Between 2011 and 2012, the researchers found, the percentage of hospitals nationwide receiving incentive payments more than doubled from about 17 percent to about 37 percent.

But considerable disparities among hospital types and regions have emerged, the researchers report in the journal Health Affairs. Hospitals in the Northeast were most likely to receive incentive payments, compared to those in other parts of the country, with the West trailing. In 2012, 47 percent of Northeast hospitals got the payments, followed by 41 percent of hospitals in the South, 32 percent in the Midwest and just under 29 percent in the West.

Teaching hospitals were more likely to receive federal incentive payments than nonteaching hospitals, and for-profit hospitals more likely to receive the payments than not-for-profits. Less than 30 percent of government-owned hospitals got the incentives in 2012.
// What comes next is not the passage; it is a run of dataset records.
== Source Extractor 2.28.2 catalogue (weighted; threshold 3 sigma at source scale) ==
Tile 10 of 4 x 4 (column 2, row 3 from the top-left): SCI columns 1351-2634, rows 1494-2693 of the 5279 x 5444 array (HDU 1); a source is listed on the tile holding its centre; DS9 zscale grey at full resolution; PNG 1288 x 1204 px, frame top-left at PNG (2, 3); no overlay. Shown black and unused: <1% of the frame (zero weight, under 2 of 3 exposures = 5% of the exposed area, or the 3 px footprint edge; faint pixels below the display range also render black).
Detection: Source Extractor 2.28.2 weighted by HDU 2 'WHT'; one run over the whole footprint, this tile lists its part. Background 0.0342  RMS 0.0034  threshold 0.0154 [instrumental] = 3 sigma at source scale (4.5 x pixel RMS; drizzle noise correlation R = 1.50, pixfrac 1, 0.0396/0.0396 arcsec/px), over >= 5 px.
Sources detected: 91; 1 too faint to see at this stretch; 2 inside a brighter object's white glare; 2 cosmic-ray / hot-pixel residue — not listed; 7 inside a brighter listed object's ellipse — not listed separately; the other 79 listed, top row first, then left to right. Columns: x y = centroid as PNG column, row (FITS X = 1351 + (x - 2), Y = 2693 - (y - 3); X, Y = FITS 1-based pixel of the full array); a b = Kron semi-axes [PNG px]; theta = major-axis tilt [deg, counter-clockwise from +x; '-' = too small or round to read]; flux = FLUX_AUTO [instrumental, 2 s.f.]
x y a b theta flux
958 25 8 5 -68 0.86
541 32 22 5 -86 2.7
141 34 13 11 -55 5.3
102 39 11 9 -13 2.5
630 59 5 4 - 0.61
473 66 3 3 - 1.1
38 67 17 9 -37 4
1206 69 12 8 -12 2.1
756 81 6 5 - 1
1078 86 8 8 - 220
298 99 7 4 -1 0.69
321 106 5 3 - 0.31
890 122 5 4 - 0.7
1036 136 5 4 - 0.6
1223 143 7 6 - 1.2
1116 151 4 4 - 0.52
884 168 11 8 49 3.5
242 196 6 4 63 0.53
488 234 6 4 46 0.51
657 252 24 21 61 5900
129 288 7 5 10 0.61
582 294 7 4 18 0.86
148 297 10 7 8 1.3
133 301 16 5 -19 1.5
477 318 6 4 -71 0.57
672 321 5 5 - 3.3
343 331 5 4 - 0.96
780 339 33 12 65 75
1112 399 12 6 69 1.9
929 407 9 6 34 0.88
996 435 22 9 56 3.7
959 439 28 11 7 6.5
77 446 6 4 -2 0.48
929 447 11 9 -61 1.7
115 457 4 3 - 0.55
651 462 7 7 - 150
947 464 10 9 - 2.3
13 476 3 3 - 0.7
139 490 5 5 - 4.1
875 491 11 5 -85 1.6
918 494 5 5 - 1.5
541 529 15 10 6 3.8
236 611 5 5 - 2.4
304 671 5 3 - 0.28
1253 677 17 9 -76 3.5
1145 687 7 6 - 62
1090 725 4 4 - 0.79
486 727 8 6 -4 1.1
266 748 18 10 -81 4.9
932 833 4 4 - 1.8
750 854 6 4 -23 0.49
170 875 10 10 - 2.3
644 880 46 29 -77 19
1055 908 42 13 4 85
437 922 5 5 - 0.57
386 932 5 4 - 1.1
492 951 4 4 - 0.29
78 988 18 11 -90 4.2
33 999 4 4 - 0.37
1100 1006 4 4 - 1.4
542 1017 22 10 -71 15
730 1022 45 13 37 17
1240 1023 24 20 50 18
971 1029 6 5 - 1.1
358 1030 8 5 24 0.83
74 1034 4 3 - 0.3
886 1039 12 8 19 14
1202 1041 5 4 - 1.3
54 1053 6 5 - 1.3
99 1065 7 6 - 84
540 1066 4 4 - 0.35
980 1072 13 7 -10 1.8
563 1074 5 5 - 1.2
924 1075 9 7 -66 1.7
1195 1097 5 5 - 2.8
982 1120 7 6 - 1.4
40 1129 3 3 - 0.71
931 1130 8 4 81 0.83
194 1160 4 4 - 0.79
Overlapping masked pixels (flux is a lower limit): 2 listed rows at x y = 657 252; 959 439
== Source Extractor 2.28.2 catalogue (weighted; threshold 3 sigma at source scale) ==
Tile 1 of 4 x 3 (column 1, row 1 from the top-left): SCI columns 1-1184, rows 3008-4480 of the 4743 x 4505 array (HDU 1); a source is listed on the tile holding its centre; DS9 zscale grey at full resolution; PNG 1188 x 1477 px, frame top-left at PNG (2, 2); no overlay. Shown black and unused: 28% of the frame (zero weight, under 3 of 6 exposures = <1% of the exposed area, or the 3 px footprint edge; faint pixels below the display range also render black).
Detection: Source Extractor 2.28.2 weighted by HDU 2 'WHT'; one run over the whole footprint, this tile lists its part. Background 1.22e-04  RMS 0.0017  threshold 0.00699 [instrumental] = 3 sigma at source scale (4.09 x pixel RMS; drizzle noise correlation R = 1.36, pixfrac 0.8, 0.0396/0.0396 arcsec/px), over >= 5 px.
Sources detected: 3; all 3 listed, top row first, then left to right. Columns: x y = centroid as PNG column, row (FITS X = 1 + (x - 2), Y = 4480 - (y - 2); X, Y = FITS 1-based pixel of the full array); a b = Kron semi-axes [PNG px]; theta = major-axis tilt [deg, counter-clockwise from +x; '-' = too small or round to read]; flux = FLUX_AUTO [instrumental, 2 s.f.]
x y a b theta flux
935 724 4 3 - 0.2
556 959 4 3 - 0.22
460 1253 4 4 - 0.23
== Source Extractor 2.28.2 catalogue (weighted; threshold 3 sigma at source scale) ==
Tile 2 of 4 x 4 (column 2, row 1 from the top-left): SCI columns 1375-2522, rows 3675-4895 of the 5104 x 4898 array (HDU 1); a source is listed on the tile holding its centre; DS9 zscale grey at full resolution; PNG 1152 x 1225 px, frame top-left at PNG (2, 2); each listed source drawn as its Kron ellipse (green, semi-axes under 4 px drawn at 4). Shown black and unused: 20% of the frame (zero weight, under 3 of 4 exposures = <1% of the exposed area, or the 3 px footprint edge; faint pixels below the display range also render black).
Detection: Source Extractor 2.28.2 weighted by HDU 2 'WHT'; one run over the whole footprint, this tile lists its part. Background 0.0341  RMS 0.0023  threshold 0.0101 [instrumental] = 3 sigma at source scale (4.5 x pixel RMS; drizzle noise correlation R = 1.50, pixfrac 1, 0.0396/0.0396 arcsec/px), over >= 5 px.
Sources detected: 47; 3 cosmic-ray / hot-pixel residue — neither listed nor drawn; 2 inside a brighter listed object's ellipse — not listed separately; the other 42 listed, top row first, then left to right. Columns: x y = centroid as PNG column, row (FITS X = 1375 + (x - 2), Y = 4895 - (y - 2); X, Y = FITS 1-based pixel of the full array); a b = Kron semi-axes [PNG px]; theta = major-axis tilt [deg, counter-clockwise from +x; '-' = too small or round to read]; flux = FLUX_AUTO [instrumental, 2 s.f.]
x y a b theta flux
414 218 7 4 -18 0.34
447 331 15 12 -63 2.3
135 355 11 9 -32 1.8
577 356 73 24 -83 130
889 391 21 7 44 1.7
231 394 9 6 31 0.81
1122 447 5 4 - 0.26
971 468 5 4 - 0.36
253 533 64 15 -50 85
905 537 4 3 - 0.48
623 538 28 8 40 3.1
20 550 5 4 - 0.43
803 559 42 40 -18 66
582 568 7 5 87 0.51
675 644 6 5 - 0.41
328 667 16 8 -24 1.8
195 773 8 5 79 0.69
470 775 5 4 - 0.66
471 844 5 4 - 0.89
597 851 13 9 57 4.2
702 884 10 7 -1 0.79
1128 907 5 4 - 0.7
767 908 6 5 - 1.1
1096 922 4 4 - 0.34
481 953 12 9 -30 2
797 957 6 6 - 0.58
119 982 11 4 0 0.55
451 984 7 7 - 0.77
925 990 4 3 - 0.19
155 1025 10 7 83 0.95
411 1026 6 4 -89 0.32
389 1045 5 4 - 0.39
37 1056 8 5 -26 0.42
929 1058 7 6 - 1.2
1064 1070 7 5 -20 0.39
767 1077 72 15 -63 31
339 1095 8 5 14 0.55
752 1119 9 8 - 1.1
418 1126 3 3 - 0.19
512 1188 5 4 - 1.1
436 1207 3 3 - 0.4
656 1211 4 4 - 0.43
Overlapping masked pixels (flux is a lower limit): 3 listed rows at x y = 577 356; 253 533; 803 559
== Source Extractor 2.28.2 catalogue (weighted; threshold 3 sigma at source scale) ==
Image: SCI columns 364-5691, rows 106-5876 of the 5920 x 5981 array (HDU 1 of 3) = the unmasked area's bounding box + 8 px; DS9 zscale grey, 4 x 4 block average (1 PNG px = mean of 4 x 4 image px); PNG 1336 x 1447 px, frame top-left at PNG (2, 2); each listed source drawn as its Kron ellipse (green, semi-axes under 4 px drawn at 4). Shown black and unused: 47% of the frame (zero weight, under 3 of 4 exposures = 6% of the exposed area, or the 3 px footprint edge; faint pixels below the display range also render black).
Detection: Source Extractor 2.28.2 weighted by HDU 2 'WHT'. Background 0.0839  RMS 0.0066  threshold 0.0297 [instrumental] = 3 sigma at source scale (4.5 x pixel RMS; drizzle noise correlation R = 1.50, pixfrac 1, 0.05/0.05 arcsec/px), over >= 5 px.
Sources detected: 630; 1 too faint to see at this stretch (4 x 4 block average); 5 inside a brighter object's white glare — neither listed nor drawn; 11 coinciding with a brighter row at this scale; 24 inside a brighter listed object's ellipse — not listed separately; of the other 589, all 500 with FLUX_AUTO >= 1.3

In all categories, as the number of beds at facilities got smaller, the percentage of hospitals receiving payments dropped.

More than half of the hospitals with 200 or more beds received incentive payments, compared to just about 27 percent of hospitals with fewer than 100 beds. And just 10 percent of critical-access hospitals received the incentives in 2012.

These smaller hospitals may have difficulty coming up with the financial resources to implement an EHR system meeting the requirements, they may have trouble attracting the proper support staff to manage the EHRs and they may also have trouble competing with larger clinics for the systems, the study authors point out.

There have been “infrastructure issues” when it comes to smaller and critical-access hospitals, according to Kimberly Lynch, director of the Regional Extension Center (REC) Programs at the Office of the National Coordinator for Health IT in Washington, DC.